• ARTICLE
Interview: Gray Rinehart

This week’s interview is with Gray Rinehart. My first experience with Gray was at LibertyCon, where he was the toastmaster. He performed a fun filk of Major Tom so I listened to some of his other music. It’s very good, and even appeared on the Dr. Demento show. I intend to add some to my booth in future events.

He’s also a writer and editor, currently serving as Baen’s ‘Slushmaster General’  while publishing a number of short stories and a novel. Oh, and he was in the Air Force, serving a career that sounds fascinating, though probably the kind of thing he can’t entirely discuss.

Anyway, let’s hear from the man himself.

Interview: Gray Rinehart

What is your quest?

I seek the Grayl … it’s a bit like a Grail … no, to be honest, it’s nothing like a Grail … it’s uglier, and less useful.

More seriously (perhaps too seriously?), my writing quest is to write things that ring true.  Obviously nonfiction ought to do more than “ring” true, and the “truth” of music is something a bit different from the truth of a text, but we’re mostly talking about fiction.  In my fiction, I want the story to feel real, to feel true, to the reader even when it’s obviously not true.  I want to convey a sense of reality even in the unreality of the story.

Gray Rinehart

What is your favorite color?

Grey!  No, wait:  orange!  [Aaaah….] (Rob’s note: Finally, someone with the right answer 🙂 )

Speaking of things I didn’t get right when I started writing, it took me a long time to grasp the fundamentals of point of view. I’m a long way from mastering it, but I think I’ve gotten better at staying consistently with a character and delving deeper into what that character is thinking and feeling at any given moment of the story.  I think (I hope?) that adds to the overall realism I want my stories to have.

In addition, I try to make sure my characters have some emotional depth — not that they wear their hearts on their sleeves, but that they process through emotions in ways that readers find appropriate.  If something happens to them or to people they care about, whether it’s good or bad, I try to show their reactions and to make those reactions fit the characters’ personalities.

What is the average flying speed of an unladen paint brush?

If it’s one of my wife’s paintbrushes that she’s flung at me for some snide comment I’ve made, those things fly at near lightspeed….

Walking on the Sea of Clouds

In terms of things I had to learn the hard way, I mentioned above that point of view has been difficult for me.  Back when I was still in the Air Force, but I was trying (after a long hiatus) to write fiction, I gave a story to a friend to read.  He turned out to be that most valuable kind of friend who would actually tell me the truth — and in this case, the truth was that the story was awful, largely because I had no idea how to handle POV.  I still struggle with it at times, whether I’m trying to capture the POV of one character or other and stay consistently in that POV within a scene, or just trying to figure out whose POV to use in a particular scene.  I don’t know that I’ll ever master it.

Data lines:
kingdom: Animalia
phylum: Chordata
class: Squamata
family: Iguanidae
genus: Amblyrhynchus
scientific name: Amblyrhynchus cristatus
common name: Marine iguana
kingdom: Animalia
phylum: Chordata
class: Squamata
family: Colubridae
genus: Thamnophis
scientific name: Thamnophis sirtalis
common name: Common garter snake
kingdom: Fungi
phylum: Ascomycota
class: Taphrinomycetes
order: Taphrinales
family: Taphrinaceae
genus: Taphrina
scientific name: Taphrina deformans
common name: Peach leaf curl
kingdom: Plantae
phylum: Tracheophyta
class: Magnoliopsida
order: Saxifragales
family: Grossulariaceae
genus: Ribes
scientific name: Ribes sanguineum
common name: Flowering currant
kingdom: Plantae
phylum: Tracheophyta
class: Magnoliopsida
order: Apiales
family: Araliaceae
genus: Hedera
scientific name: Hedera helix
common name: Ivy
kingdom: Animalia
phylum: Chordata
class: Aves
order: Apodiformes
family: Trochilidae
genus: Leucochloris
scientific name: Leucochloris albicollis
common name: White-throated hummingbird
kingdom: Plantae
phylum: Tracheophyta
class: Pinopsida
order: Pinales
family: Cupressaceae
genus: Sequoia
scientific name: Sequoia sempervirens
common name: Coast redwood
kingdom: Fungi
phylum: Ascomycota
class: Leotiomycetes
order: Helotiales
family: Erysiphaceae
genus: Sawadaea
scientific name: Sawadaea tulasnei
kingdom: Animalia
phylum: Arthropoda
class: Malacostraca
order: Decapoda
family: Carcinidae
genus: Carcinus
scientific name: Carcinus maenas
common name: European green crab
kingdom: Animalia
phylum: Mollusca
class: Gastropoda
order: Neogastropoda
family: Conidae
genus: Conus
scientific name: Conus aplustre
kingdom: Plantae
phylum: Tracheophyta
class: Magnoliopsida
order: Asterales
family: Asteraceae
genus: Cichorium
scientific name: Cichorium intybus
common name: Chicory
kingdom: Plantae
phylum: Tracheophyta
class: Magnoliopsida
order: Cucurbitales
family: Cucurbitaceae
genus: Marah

• TASK STATEMENT
Write out the passage of the Gray Rinehart interview that begins at the words "Anyway, let’s hear" and ends after "your favorite color?", word for word.

• RESPONSE BELOW
Anyway, let’s hear from the man himself.

Interview: Gray Rinehart

What is your quest?

I seek the Grayl … it’s a bit like a Grail … no, to be honest, it’s nothing like a Grail … it’s uglier, and less useful.

More seriously (perhaps too seriously?), my writing quest is to write things that ring true.  Obviously nonfiction ought to do more than “ring” true, and the “truth” of music is something a bit different from the truth of a text, but we’re mostly talking about fiction.  In my fiction, I want the story to feel real, to feel true, to the reader even when it’s obviously not true.  I want to convey a sense of reality even in the unreality of the story.

Gray Rinehart

What is your favorite color?